These travelers were so common they had their own classification and status. They were called bards or minstrels. Most cultures had their own word specifically for the traveling storytellers and news-bringers.
It wasn’t uncommon for bards to give up their homes and take to the road permanently. In effect, they were homeless, by definition.
However, their arrival in each new town wasn’t met with scolds and suspicion as the homeless are subject to today. Instead, they were greeted with excitement. Sometimes when a bard came to a town, it was a celebration, or, depending on the bard’s reputation, like a rock concert, drawing crowds from all over the countryside.
Now the job of the Bards as messengers has been outsourced, leaving no need for them to come to our town. However, every town has people without homes. Because society has lost focus on the link between the homeless and the conduit of information they used to be, in most places they’re just considered a problem.
With the rise in home prices and a decrease in the amount of low-income housing, homelessness has become a significant issue nationwide. But, with some adjustments in the way we think about homelessness some are developing strategies to help them.

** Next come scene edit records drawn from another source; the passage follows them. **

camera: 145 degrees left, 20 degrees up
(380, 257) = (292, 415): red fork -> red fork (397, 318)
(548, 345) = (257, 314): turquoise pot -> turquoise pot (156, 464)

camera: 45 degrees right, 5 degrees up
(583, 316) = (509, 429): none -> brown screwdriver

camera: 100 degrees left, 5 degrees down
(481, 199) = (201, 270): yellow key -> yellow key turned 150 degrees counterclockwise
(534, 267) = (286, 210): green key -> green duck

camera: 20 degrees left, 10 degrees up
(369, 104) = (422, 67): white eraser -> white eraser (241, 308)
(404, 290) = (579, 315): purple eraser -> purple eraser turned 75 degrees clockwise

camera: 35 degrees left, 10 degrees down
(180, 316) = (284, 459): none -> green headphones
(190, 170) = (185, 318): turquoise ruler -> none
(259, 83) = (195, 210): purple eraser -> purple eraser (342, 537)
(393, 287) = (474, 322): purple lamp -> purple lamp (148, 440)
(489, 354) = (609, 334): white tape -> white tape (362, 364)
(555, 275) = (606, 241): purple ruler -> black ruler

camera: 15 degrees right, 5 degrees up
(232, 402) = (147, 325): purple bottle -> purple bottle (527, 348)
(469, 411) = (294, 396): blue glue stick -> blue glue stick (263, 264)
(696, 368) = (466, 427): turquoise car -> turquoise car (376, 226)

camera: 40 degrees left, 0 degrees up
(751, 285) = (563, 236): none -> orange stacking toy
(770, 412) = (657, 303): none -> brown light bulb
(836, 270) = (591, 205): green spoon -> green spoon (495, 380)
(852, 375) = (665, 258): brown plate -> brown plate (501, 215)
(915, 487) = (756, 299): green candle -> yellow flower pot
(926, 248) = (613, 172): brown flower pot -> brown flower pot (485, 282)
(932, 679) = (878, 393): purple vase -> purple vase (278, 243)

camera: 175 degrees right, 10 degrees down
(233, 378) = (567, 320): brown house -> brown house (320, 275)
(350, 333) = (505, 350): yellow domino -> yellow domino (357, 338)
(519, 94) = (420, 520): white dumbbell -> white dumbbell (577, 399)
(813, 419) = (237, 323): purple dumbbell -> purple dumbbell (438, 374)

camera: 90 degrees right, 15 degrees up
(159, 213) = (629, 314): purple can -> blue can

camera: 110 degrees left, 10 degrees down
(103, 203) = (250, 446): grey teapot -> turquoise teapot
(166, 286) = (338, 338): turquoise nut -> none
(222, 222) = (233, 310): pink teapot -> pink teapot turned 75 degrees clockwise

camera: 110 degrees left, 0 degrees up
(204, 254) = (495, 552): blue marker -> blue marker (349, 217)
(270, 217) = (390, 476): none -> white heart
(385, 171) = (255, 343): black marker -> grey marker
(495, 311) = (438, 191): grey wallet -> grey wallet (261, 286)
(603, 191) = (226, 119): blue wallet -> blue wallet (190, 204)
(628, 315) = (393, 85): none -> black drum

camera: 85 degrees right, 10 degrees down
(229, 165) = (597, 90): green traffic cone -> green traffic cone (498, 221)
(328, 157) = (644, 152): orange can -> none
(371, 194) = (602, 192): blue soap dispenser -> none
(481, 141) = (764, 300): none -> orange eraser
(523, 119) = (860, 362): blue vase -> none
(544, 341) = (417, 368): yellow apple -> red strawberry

Street Pens is a group for travel writers created by the Writers’ Group, one of the largest, most active and fastest growing groups for writers on social media. The purpose of Street Pens is to help people on the streets make the link between literacy and writing as a solution for the situation.
Simply giving up due to hopelessness is one of the reasons it’s so difficult for those on the streets to gather themselves enough to return to a life the rest of society identifies as “normal.” However, by revising what is normal, the homeless can identify themselves as travel writers on the road. They’ve just stalled in their progress of getting from where they are to where they’re going.
Street Pens hopes to bring this perspective to those on the streets as well as writing material, pens, waterproof paper, times with volunteer editors, and a website on which their written work can be submitted for publication.
If the bards no longer walk the earth bringing stories to the people, then perhaps the people can come to the bards and get the stories from them, wherever they are.